Quantum Fisher information matrix via its classical counterpart from random measurements
Jianfeng Lu, Kecen Sha
TL;DR
The paper establishes a rigorous link between the quantum Fisher information matrix $Q(\boldsymbol{\theta})$ and the classical Fisher information matrices $F^U(\boldsymbol{\theta})$ obtained from measurements in Haar-random bases. It proves that for pure states, the expected CFIM satisfies $\mathbb{E}_{U}[F^U(\boldsymbol{\theta})]=\tfrac{1}{2}Q(\boldsymbol{\theta})$ and derives the exact variance $\mathrm{Var}_{U}[F^U(\boldsymbol{\theta})] = \tfrac{1}{8N}\big( Q_{ii}Q_{jj}+Q_{ij}^2+\tilde{Q}_{ij}^2 \big)$, with $\tilde{Q}$ from the imaginary part of the QGT. The authors further establish concentration bounds on $F^U(\boldsymbol{\theta})$ around its mean, showing exponential tails in $N$ and providing high-probability spectral bounds that ensure few random bases suffice to approximate the QFIM in high dimensions. This yields a solid theoretical foundation for efficient quantum natural gradient methods based on randomized measurements.

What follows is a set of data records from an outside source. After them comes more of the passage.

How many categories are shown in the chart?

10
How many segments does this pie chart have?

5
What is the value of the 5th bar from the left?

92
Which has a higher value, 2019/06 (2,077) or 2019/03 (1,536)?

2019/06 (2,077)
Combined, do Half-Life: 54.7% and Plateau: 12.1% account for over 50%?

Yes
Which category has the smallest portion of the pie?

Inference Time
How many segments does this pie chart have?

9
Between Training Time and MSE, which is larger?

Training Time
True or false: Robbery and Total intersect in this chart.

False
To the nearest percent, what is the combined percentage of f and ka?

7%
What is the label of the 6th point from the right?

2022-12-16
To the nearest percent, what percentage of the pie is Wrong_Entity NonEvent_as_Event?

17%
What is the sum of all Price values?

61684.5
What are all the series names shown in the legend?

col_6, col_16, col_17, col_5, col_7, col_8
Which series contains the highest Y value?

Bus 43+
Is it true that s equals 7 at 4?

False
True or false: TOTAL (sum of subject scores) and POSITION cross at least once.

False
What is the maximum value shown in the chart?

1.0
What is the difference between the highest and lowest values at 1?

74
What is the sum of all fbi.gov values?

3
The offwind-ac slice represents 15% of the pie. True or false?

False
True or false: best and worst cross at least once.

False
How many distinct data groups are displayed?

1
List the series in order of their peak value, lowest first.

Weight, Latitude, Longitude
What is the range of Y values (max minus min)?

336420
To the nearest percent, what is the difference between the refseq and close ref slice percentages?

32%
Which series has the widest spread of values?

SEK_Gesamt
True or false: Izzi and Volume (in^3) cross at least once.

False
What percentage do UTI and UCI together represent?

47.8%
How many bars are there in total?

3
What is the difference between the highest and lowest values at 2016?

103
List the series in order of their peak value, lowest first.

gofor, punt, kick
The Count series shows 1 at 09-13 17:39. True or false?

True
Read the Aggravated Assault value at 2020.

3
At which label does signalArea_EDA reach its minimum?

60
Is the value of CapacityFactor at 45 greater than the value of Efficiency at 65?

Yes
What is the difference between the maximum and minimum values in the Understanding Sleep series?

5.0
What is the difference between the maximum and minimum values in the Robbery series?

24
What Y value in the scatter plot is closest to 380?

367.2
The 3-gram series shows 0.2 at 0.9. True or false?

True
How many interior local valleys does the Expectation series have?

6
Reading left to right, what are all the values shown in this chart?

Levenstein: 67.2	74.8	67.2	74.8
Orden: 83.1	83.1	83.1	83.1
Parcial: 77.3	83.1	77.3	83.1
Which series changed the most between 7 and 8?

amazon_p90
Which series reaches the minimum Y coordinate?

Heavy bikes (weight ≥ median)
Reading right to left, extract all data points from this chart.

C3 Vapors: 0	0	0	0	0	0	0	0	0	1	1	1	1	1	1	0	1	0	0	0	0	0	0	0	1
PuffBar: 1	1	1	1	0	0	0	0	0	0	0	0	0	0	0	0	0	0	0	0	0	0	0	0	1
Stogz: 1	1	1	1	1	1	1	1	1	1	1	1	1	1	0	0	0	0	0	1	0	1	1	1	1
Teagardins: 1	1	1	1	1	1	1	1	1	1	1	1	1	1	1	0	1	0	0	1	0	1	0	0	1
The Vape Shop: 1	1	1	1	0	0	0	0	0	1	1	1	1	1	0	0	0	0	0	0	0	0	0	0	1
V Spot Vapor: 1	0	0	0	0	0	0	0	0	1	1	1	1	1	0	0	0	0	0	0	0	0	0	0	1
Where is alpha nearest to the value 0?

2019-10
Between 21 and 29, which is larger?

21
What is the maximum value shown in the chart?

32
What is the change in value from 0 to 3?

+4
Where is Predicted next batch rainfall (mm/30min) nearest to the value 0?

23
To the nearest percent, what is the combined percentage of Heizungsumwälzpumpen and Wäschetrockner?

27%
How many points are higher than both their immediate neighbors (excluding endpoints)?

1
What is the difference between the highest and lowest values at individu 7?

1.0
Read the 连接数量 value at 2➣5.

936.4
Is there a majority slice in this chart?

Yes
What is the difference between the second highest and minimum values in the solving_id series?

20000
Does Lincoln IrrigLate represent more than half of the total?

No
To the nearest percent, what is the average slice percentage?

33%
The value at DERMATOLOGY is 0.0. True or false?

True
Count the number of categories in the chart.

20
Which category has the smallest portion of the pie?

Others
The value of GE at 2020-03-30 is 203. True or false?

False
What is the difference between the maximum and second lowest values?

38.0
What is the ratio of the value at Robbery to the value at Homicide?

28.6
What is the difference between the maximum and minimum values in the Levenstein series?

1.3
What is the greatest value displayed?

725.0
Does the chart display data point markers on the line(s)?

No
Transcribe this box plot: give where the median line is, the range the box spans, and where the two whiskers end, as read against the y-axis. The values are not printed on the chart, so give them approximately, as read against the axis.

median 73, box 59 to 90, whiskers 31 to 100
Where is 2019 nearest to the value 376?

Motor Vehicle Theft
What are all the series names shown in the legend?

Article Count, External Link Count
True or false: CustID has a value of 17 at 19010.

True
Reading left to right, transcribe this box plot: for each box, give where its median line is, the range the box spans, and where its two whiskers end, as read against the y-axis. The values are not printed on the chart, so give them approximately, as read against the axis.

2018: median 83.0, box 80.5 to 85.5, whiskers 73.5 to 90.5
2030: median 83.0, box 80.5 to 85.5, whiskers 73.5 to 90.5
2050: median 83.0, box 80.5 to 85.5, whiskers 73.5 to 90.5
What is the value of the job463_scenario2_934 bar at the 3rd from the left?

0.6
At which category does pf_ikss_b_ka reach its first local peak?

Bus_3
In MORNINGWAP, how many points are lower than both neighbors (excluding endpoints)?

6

The work connects quantum metrology and quantum information geometry, enabling practical estimation of geometric preconditioners via randomized CFIM measurements.
Abstract
Preconditioning with the quantum Fisher information matrix (QFIM) is a popular approach in quantum variational algorithms. Yet the QFIM is costly to obtain directly, usually requiring more state preparation than its classical counterpart: the classical Fisher information matrix (CFIM). By revealing its relation to covariant measurement in quantum metrology, we show that averaging the classical Fisher information matrix over Haar-random measurement bases yields $\mathbb{E}_{U\simμ_H}[F^U(\boldsymbolθ)] = \frac{1}{2}Q(\boldsymbolθ)$ for pure states in $\mathbb{C}^N$. Furthermore, we obtain the variance of CFIM ($O(N^{-1})$) and establish non-asymptotic concentration bounds ($\exp(-Θ(N)t^2)$), demonstrating that using few random measurement bases is sufficient to approximate the QFIM accurately, especially in high-dimensional settings. This work establishes a solid theoretical foundation for efficient quantum natural gradient methods via randomized measurements.